▸ Task material:
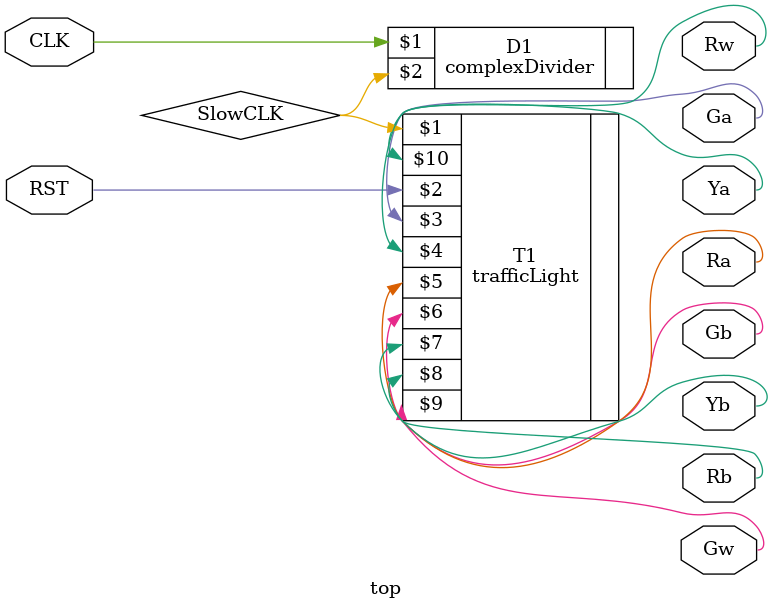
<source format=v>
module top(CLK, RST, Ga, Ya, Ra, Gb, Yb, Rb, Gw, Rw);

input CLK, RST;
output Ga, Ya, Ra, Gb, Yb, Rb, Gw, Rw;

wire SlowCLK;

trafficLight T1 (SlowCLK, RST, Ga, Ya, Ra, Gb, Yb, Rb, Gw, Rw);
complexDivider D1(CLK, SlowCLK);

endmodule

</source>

...

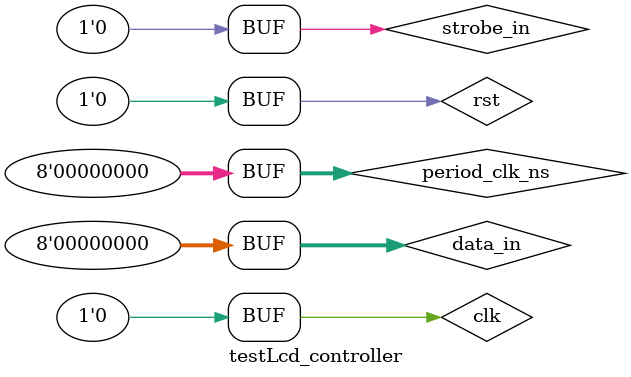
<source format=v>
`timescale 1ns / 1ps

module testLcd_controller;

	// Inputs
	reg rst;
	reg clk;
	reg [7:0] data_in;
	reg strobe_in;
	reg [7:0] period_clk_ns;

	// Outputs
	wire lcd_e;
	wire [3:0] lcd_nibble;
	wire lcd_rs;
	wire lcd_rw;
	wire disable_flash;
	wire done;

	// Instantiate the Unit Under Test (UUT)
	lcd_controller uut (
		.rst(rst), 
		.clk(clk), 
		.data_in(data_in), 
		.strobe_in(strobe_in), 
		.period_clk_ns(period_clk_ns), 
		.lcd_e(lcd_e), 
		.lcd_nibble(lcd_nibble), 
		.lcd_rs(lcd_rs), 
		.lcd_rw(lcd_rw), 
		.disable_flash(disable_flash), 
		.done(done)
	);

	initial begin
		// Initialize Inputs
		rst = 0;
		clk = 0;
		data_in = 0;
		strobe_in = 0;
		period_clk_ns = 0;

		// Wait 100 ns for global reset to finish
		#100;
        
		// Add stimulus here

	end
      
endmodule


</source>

▸ Activity: Only the lines holding "wire" are wanted, so copy each of them from the material.

▸ Problem solution:
wire SlowCLK;
	wire lcd_e;
	wire [3:0] lcd_nibble;
	wire lcd_rs;
	wire lcd_rw;
	wire disable_flash;
	wire done;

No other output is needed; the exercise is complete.